Hardjojo Antony, Gunachandran Arunan, Pang Long, Abdullah Mohammed Ridzwan Bin, Wah Win, Chong Joash Wen Chen, Goh Ee Hui, Teo Sok Huang, Lim Gilbert, Lee Mong Li, Hsu Wynne, Lee Vernon, Chen Mark I-Cheng, Wong Franco, Phang Jonathan Siung King
Saw Swee Hock School of Public Health, National University Health System, National University of Singapore, Singapore, Singapore.
National Healthcare Group Polyclinics, Singapore, Singapore.
JMIR Med Inform. 2018 Jun 11;6(2):e36. doi: 10.2196/medinform.8204.
Free-text clinical records provide a source of information that complements traditional disease surveillance. To electronically harness these records, they need to be transformed into codified fields by natural language processing algorithms.
The aim of this study was to develop, train, and validate Clinical History Extractor for Syndromic Surveillance (CHESS), an natural language processing algorithm to extract clinical information from free-text primary care records.
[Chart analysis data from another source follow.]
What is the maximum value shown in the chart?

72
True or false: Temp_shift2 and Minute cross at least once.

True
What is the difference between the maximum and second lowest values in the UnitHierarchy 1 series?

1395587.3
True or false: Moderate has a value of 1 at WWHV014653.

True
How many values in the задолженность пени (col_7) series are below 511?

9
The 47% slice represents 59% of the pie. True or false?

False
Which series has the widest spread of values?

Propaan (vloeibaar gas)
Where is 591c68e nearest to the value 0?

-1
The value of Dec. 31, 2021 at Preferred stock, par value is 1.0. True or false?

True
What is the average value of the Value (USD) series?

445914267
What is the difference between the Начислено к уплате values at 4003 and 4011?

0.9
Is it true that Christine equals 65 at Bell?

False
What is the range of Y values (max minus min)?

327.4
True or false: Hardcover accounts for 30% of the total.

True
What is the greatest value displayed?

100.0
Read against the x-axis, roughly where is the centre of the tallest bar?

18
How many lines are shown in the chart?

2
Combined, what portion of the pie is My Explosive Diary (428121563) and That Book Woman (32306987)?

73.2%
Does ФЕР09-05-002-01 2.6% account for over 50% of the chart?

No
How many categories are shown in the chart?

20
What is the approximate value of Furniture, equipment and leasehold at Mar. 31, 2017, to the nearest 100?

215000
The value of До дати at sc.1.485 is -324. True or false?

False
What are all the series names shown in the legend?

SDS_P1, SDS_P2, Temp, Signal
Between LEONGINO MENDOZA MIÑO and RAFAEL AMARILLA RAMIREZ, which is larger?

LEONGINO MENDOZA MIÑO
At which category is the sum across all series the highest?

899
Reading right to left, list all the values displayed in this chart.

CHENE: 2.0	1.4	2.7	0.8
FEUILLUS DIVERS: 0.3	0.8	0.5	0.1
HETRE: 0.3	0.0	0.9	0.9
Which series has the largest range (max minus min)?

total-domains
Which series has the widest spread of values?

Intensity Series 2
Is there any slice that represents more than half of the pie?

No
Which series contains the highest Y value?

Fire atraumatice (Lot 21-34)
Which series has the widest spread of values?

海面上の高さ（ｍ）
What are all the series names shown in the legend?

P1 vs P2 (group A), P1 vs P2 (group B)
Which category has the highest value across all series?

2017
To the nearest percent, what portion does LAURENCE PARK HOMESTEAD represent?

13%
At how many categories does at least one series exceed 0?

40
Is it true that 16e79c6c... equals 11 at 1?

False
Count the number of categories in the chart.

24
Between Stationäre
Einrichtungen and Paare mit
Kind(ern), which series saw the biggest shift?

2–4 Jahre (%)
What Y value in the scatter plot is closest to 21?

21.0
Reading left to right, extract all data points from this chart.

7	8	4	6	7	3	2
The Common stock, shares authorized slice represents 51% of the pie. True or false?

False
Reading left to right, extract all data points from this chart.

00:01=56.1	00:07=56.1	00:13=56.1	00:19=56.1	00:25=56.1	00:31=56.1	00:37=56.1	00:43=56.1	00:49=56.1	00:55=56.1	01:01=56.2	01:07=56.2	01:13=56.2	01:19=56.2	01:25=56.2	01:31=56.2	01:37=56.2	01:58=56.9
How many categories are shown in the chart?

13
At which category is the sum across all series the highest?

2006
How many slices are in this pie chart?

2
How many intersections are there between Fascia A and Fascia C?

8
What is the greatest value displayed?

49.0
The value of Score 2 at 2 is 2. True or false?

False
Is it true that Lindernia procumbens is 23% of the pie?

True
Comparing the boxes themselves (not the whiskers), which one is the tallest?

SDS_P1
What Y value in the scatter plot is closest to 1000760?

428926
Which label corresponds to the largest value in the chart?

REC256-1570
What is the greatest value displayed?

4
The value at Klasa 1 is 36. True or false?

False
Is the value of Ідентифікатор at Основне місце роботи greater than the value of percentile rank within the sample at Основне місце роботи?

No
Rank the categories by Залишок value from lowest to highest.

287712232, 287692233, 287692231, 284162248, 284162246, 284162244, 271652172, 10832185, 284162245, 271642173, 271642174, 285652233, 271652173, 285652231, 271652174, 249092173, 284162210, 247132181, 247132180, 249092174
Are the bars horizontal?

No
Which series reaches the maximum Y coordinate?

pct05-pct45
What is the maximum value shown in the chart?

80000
CHESS is a keyword-based natural language processing algorithm to extract 48 signs and symptoms suggesting respiratory infections, gastrointestinal infections, constitutional, as well as other signs and symptoms potentially associated with infectious diseases. The algorithm also captured the assertion status (affirmed, negated, or suspected) and symptom duration. Electronic medical records from the National Healthcare Group Polyclinics, a major public sector primary care provider in Singapore, were randomly extracted and manually reviewed by 2 human reviewers, with a third reviewer as the adjudicator. The algorithm was evaluated based on 1680 notes against the human-coded result as the reference standard, with half of the data used for training and the other half for validation.
The symptoms most commonly present within the 1680 clinical records at the episode level were those typically present in respiratory infections such as cough (744/7703, 9.66%), sore throat (591/7703, 7.67%), rhinorrhea (552/7703, 7.17%), and fever (928/7703, 12.04%). At the episode level, CHESS had an overall performance of 96.7% precision and 97.6% recall on the training dataset and 96.0% precision and 93.1% recall on the validation dataset. Symptoms suggesting respiratory and gastrointestinal infections were all detected with more than 90% precision and recall. CHESS correctly assigned the assertion status in 97.3%, 97.9%, and 89.8% of affirmed, negated, and suspected signs and symptoms, respectively (97.6% overall accuracy). Symptom episode duration was correctly identified in 81.2% of records with known duration status.
We have developed an natural language processing algorithm dubbed CHESS that achieves good performance in extracting signs and symptoms from primary care free-text clinical records. In addition to the presence of symptoms, our algorithm can also accurately distinguish affirmed, negated, and suspected assertion statuses and extract symptom durations.
自由文本临床记录提供了补充传统疾病监测的信息来源。为了以电子方式利用这些记录,需要通过自然语言处理算法将它们转换为编码字段。
本研究的目的是开发、训练和验证用于症状监测的临床病史提取器(CHESS),这是一种从自由文本初级保健记录中提取临床信息的自然语言处理算法。
CHESS是一种基于关键字的自然语言处理算法,用于提取48种提示呼吸道感染、胃肠道感染、全身性症状以及其他可能与传染病相关的体征和症状。该算法还捕捉了断言状态(肯定、否定或疑似)和症状持续时间。从新加坡主要的公共部门初级保健提供者国家医疗集团综合诊所随机提取电子病历,并由两名人工审阅者进行人工审阅,第三名审阅者作为裁决者。以人工编码结果作为参考标准,基于1680份记录对该算法进行评估,其中一半数据用于训练,另一半用于验证。
在1680份临床记录中,发作水平上最常见的症状是呼吸道感染中通常出现的症状,如咳嗽(744/7703,9.66%)、喉咙痛(591/7703,7.67%)、流鼻涕(552/7703,7.17%)和发烧(928/7703,12.04%)。在发作水平上,CHESS在训练数据集上的总体性能为精确率96.7%、召回率97.6%,在验证数据集上的精确率为96.0%、召回率为93.1%。提示呼吸道和胃肠道感染的症状检测精确率和召回率均超过90%。CHESS分别在97.3%、97.9%和89.8%的肯定、否定和疑似体征和症状中正确分配了断言状态(总体准确率97.6%)。在已知持续时间状态的记录中,81.2%的记录正确识别了症状发作持续时间。
我们开发了一种名为CHESS的自然语言处理算法,该算法在从初级保健自由文本临床记录中提取体征和症状方面表现良好。除了症状的存在外,我们的算法还可以准确区分肯定、否定和疑似断言状态,并提取症状持续时间。